In an interview last week, Dr Abu Elsebah highlighted the problems facing his Ministry, including a lack of buildings, a lack of judges, lack of capacity to cope with more prisoners, and the obstacles to addressing these difficulties presented by the ongoing siege of Gaza.
“Unfortunately because of Israeli attacks on correctional facilities, such as last November on the Saraya complex which held a lot of prisoners, we have little capacity for additional prisoners, and we cannot build because of the crippling siege, and because there are few funds for this type of project, so we are facing a huge problem,” he said.
Later in the week, he was tragically proved correct. Mahrous Fathi Nassar, 37, who was being held in a Gaza police detention centre, died of meningitis on 08 February after being transferred to Al Shifa hospital.
Overcrowded living conditions is a factor that puts people at higher risk of developing meningococcal disease, as it is spread by coughing and sneezing and requires close and continued contact. Such are the conditions Gaza prisoners increasingly find themselves in – and it is not the fault of the government.

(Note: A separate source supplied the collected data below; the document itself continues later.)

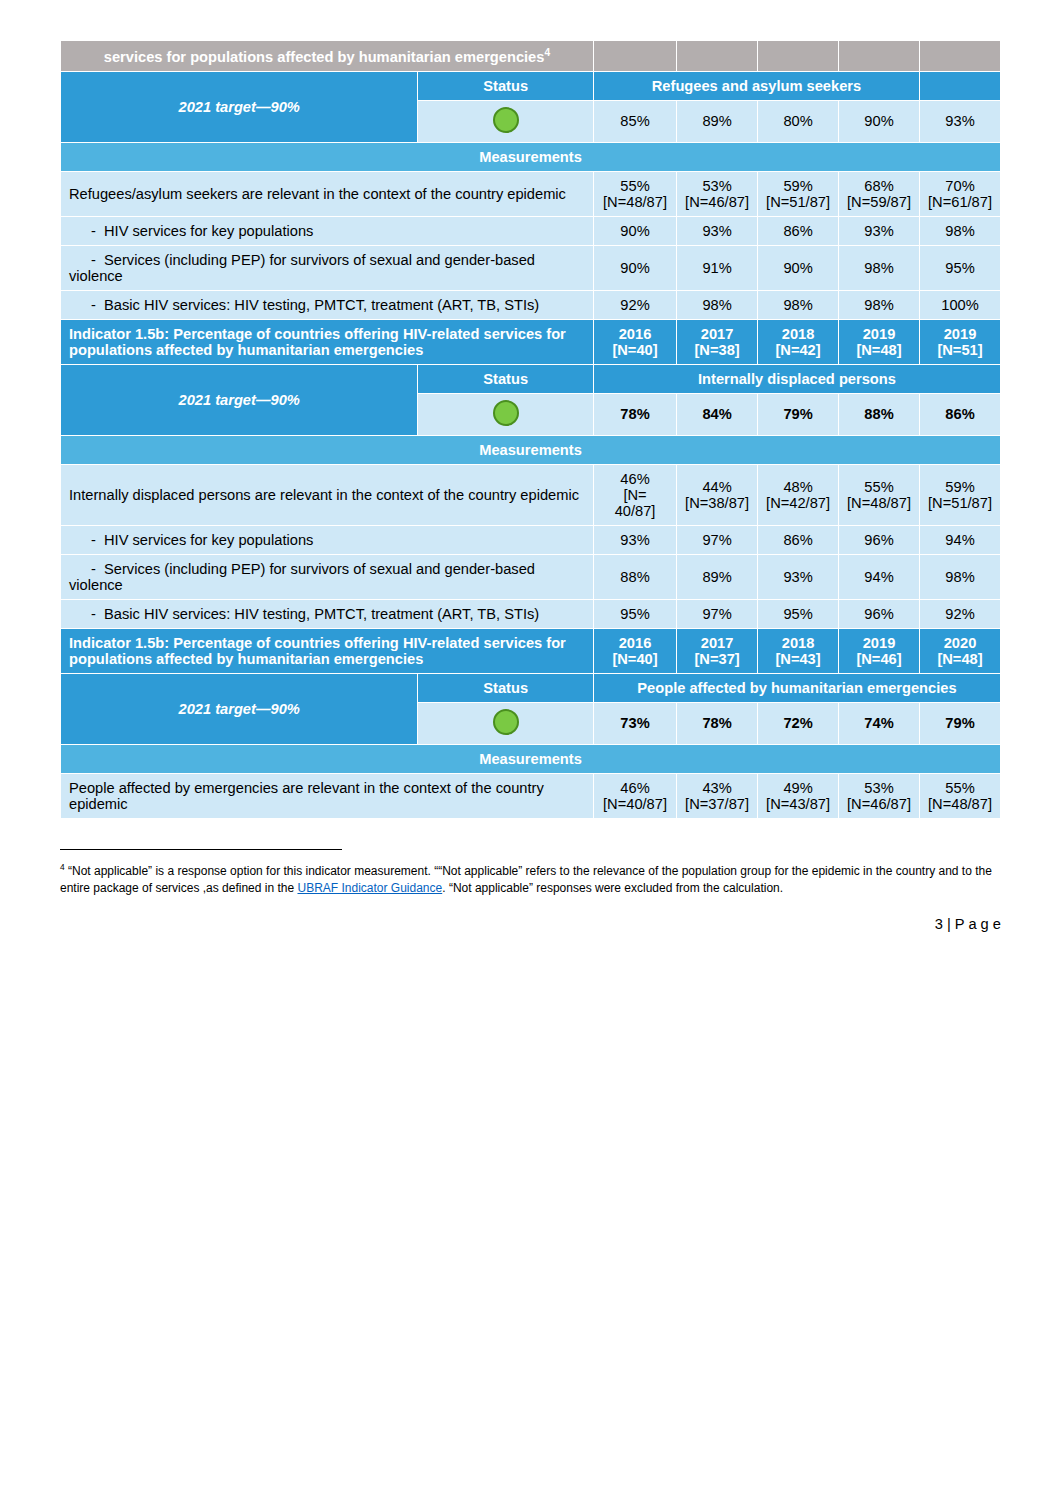| services for populations affected by humanitarian emergencies 4 | | | | | |
| 2021 target—90% | Status | Refugees and asylum seekers | |
| | 85% | 89% | 80% | 90% | 93% |
| Measurements |
| Refugees/asylum seekers are relevant in the context of the country epidemic | 55% [N=48/87] | 53% [N=46/87] | 59% [N=51/87] | 68% [N=59/87] | 70% [N=61/87] |
| - HIV services for key populations | 90% | 93% | 86% | 93% | 98% |
| - Services (including PEP) for survivors of sexual and gender-based violence | 90% | 91% | 90% | 98% | 95% |
| - Basic HIV services: HIV testing, PMTCT, treatment (ART, TB, STIs) | 92% | 98% | 98% | 98% | 100% |
| Indicator 1.5b: Percentage of countries offering HIV-related services for populations affected by humanitarian emergencies | 2016 [N=40] | 2017 [N=38] | 2018 [N=42] | 2019 [N=48] | 2019 [N=51] |
| 2021 target—90% | Status | Internally displaced persons |
| | 78% | 84% | 79% | 88% | 86% |
| Measurements |
| Internally displaced persons are relevant in the context of the country epidemic | 46% [N= 40/87] | 44% [N=38/87] | 48% [N=42/87] | 55% [N=48/87] | 59% [N=51/87] |
| - HIV services for key populations | 93% | 97% | 86% | 96% | 94% |
| - Services (including PEP) for survivors of sexual and gender-based violence | 88% | 89% | 93% | 94% | 98% |
| - Basic HIV services: HIV testing, PMTCT, treatment (ART, TB, STIs) | 95% | 97% | 95% | 96% | 92% |
| Indicator 1.5b: Percentage of countries offering HIV-related services for populations affected by humanitarian emergencies | 2016 [N=40] | 2017 [N=37] | 2018 [N=43] | 2019 [N=46] | 2020 [N=48] |
| 2021 target—90% | Status | People affected by humanitarian emergencies |
| | 73% | 78% | 72% | 74% | 79% |
| Measurements |
| People affected by emergencies are relevant in the context of the country epidemic | 46% [N=40/87] | 43% [N=37/87] | 49% [N=43/87] | 53% [N=46/87] | 55% [N=48/87] |
4 “Not applicable” is a response option for this indicator measurement. ““Not applicable” refers to the relevance of the population group for the epidemic in the country and to the entire package of services ,as defined in the UBRAF Indicator Guidance. “Not applicable” responses were excluded from the calculation.
3 | P a g e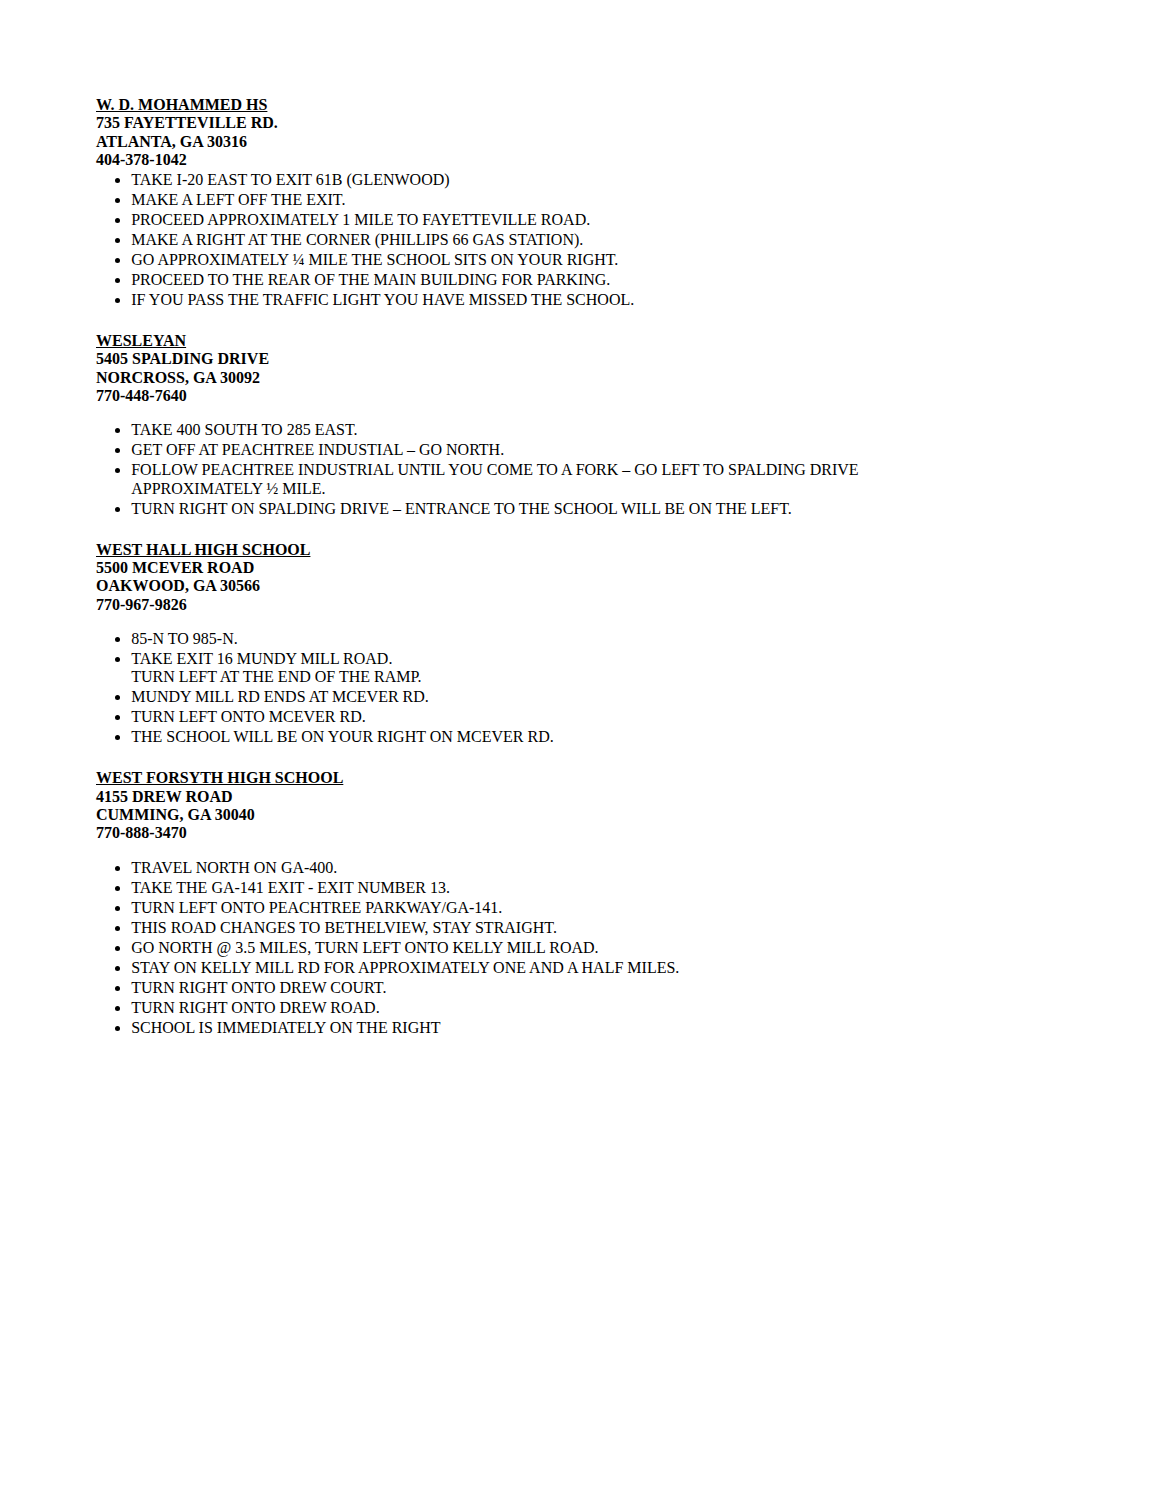W. D. MOHAMMED HS
735 FAYETTEVILLE RD.
ATLANTA, GA 30316
404-378-1042
TAKE I-20 EAST TO EXIT 61B (GLENWOOD)
MAKE A LEFT OFF THE EXIT.
PROCEED APPROXIMATELY 1 MILE TO FAYETTEVILLE ROAD.
MAKE A RIGHT AT THE CORNER (PHILLIPS 66 GAS STATION).
GO APPROXIMATELY ¼ MILE THE SCHOOL SITS ON YOUR RIGHT.
PROCEED TO THE REAR OF THE MAIN BUILDING FOR PARKING.
IF YOU PASS THE TRAFFIC LIGHT YOU HAVE MISSED THE SCHOOL.
WESLEYAN
5405 SPALDING DRIVE
NORCROSS, GA 30092
770-448-7640
TAKE 400 SOUTH TO 285 EAST.
GET OFF AT PEACHTREE INDUSTIAL – GO NORTH.
FOLLOW PEACHTREE INDUSTRIAL UNTIL YOU COME TO A FORK – GO LEFT TO SPALDING DRIVE APPROXIMATELY ½ MILE.
TURN RIGHT ON SPALDING DRIVE – ENTRANCE TO THE SCHOOL WILL BE ON THE LEFT.
WEST HALL HIGH SCHOOL
5500 MCEVER ROAD
OAKWOOD, GA 30566
770-967-9826
85-N TO 985-N.
TAKE EXIT 16 MUNDY MILL ROAD.
TURN LEFT AT THE END OF THE RAMP.
MUNDY MILL RD ENDS AT MCEVER RD.
TURN LEFT ONTO MCEVER RD.
THE SCHOOL WILL BE ON YOUR RIGHT ON MCEVER RD.
WEST FORSYTH HIGH SCHOOL
4155 DREW ROAD
CUMMING, GA 30040
770-888-3470
TRAVEL NORTH ON GA-400.
TAKE THE GA-141 EXIT - EXIT NUMBER 13.
TURN LEFT ONTO PEACHTREE PARKWAY/GA-141.
THIS ROAD CHANGES TO BETHELVIEW, STAY STRAIGHT.
GO NORTH @ 3.5 MILES, TURN LEFT ONTO KELLY MILL ROAD.
STAY ON KELLY MILL RD FOR APPROXIMATELY ONE AND A HALF MILES.
TURN RIGHT ONTO DREW COURT.
TURN RIGHT ONTO DREW ROAD.
SCHOOL IS IMMEDIATELY ON THE RIGHT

Ongoing Israeli offensives targeting Gaza security facilities, and the Israeli siege which prevents the entry of building materials to reconstruct damaged and destroyed correctional facilities in Gaza, contribute directly to creating the conditions responsible for deaths such as that of Mahrous Fathi Nassar.
The Gaza government is not sitting on its hands.

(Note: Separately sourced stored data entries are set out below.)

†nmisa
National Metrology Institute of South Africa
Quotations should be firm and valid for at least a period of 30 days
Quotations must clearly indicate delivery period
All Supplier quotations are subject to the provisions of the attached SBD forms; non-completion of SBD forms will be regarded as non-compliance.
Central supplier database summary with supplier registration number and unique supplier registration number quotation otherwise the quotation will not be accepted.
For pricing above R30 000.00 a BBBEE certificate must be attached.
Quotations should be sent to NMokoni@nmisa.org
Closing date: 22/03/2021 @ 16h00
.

“With all of the support and prayers from Arab countries and from Islamic communities around the world, for sure Gaza will rise again – we will undertake an extensive building programme which will include these projects, under the supervision of the justice and police departments,” the new Minister of Justice concluded.
Some facts about meningitis
• Up to 15 percent of people carry the bacteria that cause meningococcal disease in their nose and throat without being sick. It is not yet fully understood why in some people these bacteria go on to cause disease.

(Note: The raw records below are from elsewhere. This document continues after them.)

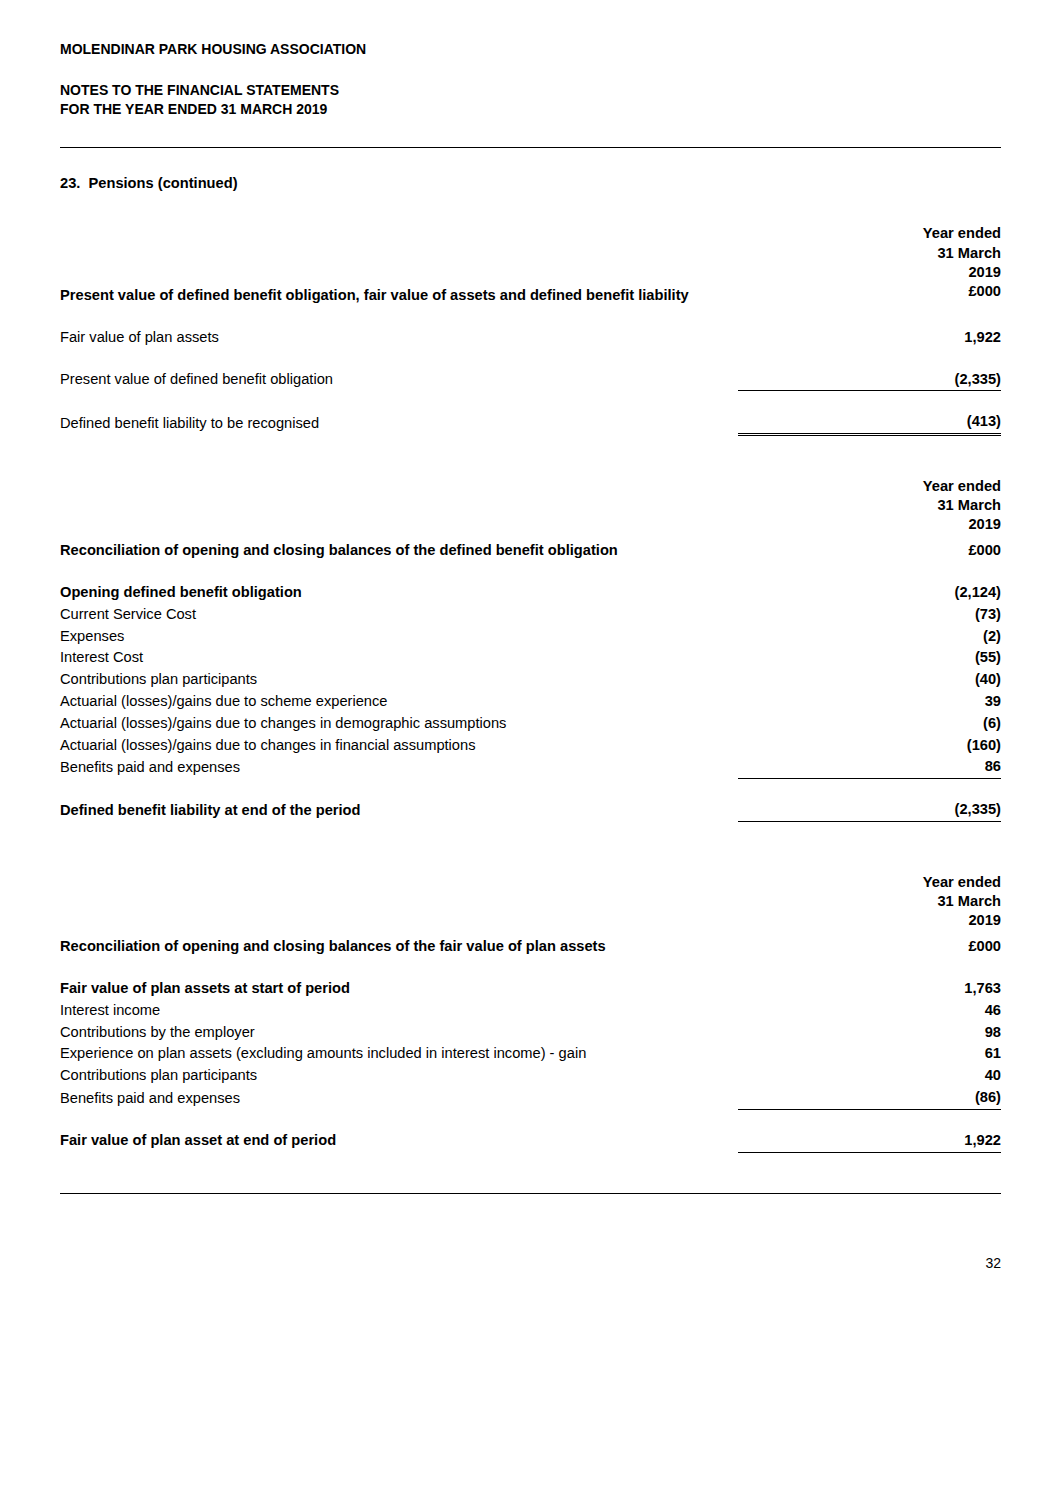MOLENDINAR PARK HOUSING ASSOCIATION
NOTES TO THE FINANCIAL STATEMENTS
FOR THE YEAR ENDED 31 MARCH 2019
23. Pensions (continued)
| Present value of defined benefit obligation, fair value of assets and defined benefit liability | Year ended 31 March 2019 £000 |
| Fair value of plan assets | 1,922 |
| Present value of defined benefit obligation | (2,335) |
| Defined benefit liability to be recognised | (413) |
| | Year ended 31 March 2019 |
| Reconciliation of opening and closing balances of the defined benefit obligation | £000 |
| Opening defined benefit obligation | (2,124) |
| Current Service Cost | (73) |
| Expenses | (2) |
| Interest Cost | (55) |
| Contributions plan participants | (40) |
| Actuarial (losses)/gains due to scheme experience | 39 |
| Actuarial (losses)/gains due to changes in demographic assumptions | (6) |
| Actuarial (losses)/gains due to changes in financial assumptions | (160) |
| Benefits paid and expenses | 86 |
| Defined benefit liability at end of the period | (2,335) |
| | Year ended 31 March 2019 |
| Reconciliation of opening and closing balances of the fair value of plan assets | £000 |
| Fair value of plan assets at start of period | 1,763 |
| Interest income | 46 |
| Contributions by the employer | 98 |
| Experience on plan assets (excluding amounts included in interest income) - gain | 61 |
| Contributions plan participants | 40 |
| Benefits paid and expenses | (86) |
| Fair value of plan asset at end of period | 1,922 |
32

• Sufferers often exhibit flu-like symptoms, such as headache, fever, joint pain, drowsiness or confusion. Additional symptoms that are suggestive of meningococcal infection are light sensitivity or a dislike of bright lights, stiff neck, vomiting, and the appearance of a rash.
• People infected with the bacteria can deteriorate very rapidly. For example, a 12-year-old girl died in New Zealand last September only two hours after breaking out in a rash. In 2011 13 people in NZ died from meningococcal disease.